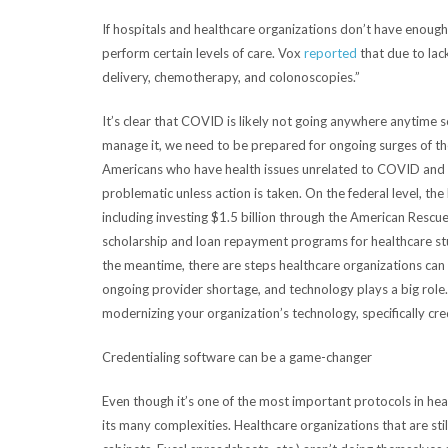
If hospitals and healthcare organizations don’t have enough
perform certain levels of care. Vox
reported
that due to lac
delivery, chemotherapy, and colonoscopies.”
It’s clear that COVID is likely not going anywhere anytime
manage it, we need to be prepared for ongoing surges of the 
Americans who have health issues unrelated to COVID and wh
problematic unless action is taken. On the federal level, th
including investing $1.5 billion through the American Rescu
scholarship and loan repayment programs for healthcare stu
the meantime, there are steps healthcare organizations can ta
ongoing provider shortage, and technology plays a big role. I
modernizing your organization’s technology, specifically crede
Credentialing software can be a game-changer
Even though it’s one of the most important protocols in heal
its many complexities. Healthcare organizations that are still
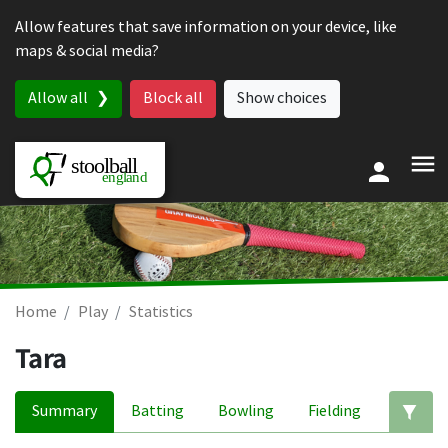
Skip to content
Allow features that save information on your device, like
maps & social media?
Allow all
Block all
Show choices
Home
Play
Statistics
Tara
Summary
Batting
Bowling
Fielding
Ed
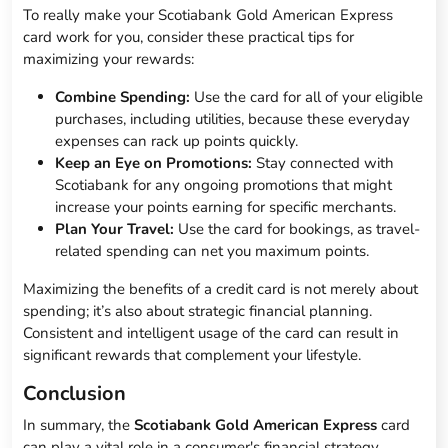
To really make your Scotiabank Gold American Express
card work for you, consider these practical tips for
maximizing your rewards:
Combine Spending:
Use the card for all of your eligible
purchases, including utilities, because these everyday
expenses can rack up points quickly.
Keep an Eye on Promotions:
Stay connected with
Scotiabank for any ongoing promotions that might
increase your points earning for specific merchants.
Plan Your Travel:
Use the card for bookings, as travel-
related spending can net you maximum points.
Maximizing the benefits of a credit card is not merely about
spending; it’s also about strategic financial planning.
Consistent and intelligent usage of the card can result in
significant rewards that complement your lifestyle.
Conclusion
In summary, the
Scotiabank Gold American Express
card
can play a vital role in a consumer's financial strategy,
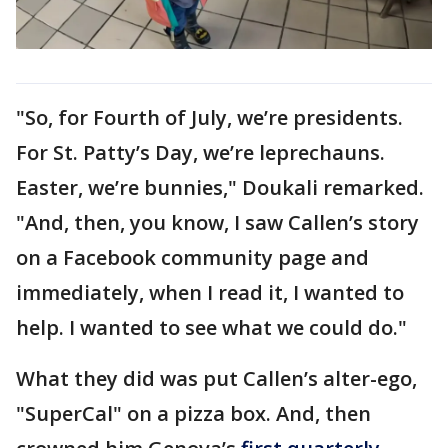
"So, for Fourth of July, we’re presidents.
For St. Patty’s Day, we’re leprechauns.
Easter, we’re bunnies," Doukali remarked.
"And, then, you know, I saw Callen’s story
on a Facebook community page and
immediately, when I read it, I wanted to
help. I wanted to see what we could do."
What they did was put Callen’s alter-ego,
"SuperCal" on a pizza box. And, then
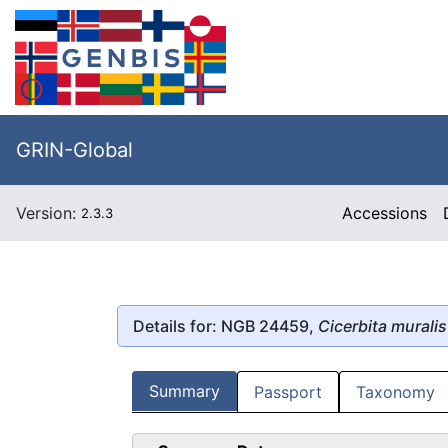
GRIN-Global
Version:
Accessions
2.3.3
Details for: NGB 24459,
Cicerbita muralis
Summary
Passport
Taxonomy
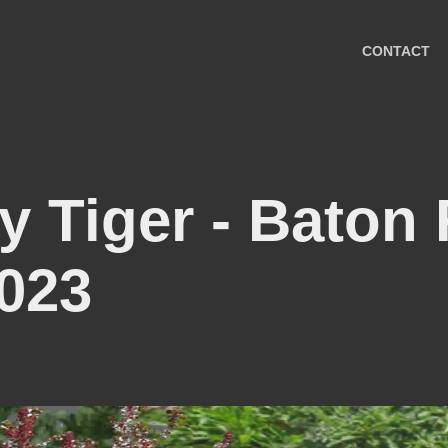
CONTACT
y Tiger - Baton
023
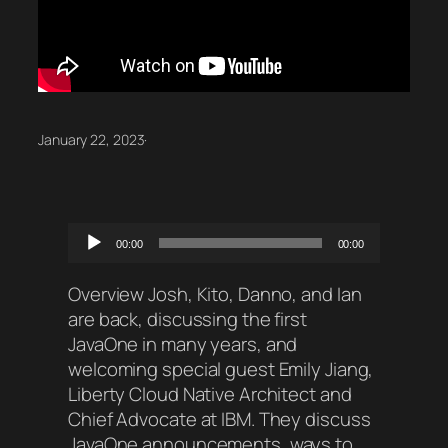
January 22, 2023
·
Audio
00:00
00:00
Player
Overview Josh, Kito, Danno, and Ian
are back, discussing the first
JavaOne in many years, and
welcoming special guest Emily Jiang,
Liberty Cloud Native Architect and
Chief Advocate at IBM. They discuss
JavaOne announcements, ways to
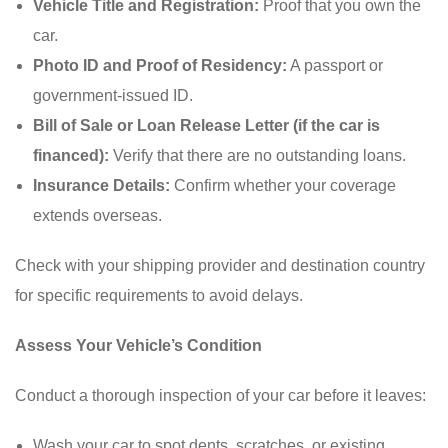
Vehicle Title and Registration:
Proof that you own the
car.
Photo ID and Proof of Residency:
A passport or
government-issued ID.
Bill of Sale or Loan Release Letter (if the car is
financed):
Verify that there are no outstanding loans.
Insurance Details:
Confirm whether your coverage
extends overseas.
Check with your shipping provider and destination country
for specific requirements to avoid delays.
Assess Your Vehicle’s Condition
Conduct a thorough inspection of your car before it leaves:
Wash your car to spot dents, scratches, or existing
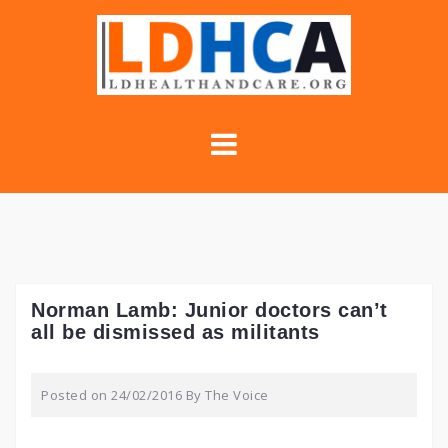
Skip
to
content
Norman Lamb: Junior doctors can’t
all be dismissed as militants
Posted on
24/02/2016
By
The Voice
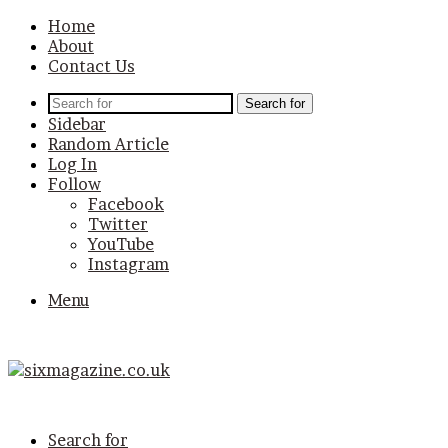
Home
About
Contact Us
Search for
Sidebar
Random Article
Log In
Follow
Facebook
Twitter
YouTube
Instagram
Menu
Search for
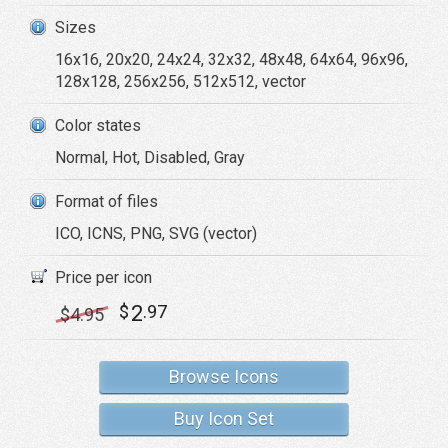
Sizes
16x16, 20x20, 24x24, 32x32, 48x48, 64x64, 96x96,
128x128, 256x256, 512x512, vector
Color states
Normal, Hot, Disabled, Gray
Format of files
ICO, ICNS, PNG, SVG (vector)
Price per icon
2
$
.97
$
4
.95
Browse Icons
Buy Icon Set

BRIEF: Copy out the text read from every page in the data above, line for line, and leave the pictures out.

WRITTEN REPLY:
If hospitals and healthcare organizations don’t have enough
perform certain levels of care. Vox
reported
that due to lac
delivery, chemotherapy, and colonoscopies.”
It’s clear that COVID is likely not going anywhere anytime
manage it, we need to be prepared for ongoing surges of the 
Americans who have health issues unrelated to COVID and wh
problematic unless action is taken. On the federal level, th
including investing $1.5 billion through the American Rescu
scholarship and loan repayment programs for healthcare stu
the meantime, there are steps healthcare organizations can ta
ongoing provider shortage, and technology plays a big role. I
modernizing your organization’s technology, specifically crede
Credentialing software can be a game-changer
Even though it’s one of the most important protocols in heal
its many complexities. Healthcare organizations that are still
Skip to content
Allow features that save information on your device, like
maps & social media?
Allow all
Block all
Show choices
Home
Play
Statistics
Tara
Summary
Batting
Bowling
Fielding
Ed
To really make your Scotiabank Gold American Express
card work for you, consider these practical tips for
maximizing your rewards:
Combine Spending:
Use the card for all of your eligible
purchases, including utilities, because these everyday
expenses can rack up points quickly.
Keep an Eye on Promotions:
Stay connected with
Scotiabank for any ongoing promotions that might
increase your points earning for specific merchants.
Plan Your Travel:
Use the card for bookings, as travel-
related spending can net you maximum points.
Maximizing the benefits of a credit card is not merely about
spending; it’s also about strategic financial planning.
Consistent and intelligent usage of the card can result in
significant rewards that complement your lifestyle.
Conclusion
In summary, the
Scotiabank Gold American Express
card
can play a vital role in a consumer's financial strategy,
"So, for Fourth of July, we’re presidents.
For St. Patty’s Day, we’re leprechauns.
Easter, we’re bunnies," Doukali remarked.
"And, then, you know, I saw Callen’s story
on a Facebook community page and
immediately, when I read it, I wanted to
help. I wanted to see what we could do."
What they did was put Callen’s alter-ego,
"SuperCal" on a pizza box. And, then
GRIN-Global
Version:
Accessions
2.3.3
Details for: NGB 24459,
Cicerbita muralis
Summary
Passport
Taxonomy
CONTACT
y Tiger - Baton
023
January 22, 2023
·
Audio
00:00
00:00
Player
Overview Josh, Kito, Danno, and Ian
are back, discussing the first
JavaOne in many years, and
welcoming special guest Emily Jiang,
Liberty Cloud Native Architect and
Chief Advocate at IBM. They discuss
JavaOne announcements, ways to
Vehicle Title and Registration:
Proof that you own the
car.
Photo ID and Proof of Residency:
A passport or
government-issued ID.
Bill of Sale or Loan Release Letter (if the car is
financed):
Verify that there are no outstanding loans.
Insurance Details:
Confirm whether your coverage
extends overseas.
Check with your shipping provider and destination country
for specific requirements to avoid delays.
Assess Your Vehicle’s Condition
Conduct a thorough inspection of your car before it leaves:
Wash your car to spot dents, scratches, or existing
Skip
to
content
Norman Lamb: Junior doctors can’t
all be dismissed as militants
Posted on
24/02/2016
By
The Voice
Home
About
Contact Us
Search for
Sidebar
Random Article
Log In
Follow
Facebook
Twitter
YouTube
Instagram
Menu
Search for
Sizes
16x16, 20x20, 24x24, 32x32, 48x48, 64x64, 96x96,
128x128, 256x256, 512x512, vector
Color states
Normal, Hot, Disabled, Gray
Format of files
ICO, ICNS, PNG, SVG (vector)
Price per icon
2
$
.97
$
4
.95
Browse Icons
Buy Icon Set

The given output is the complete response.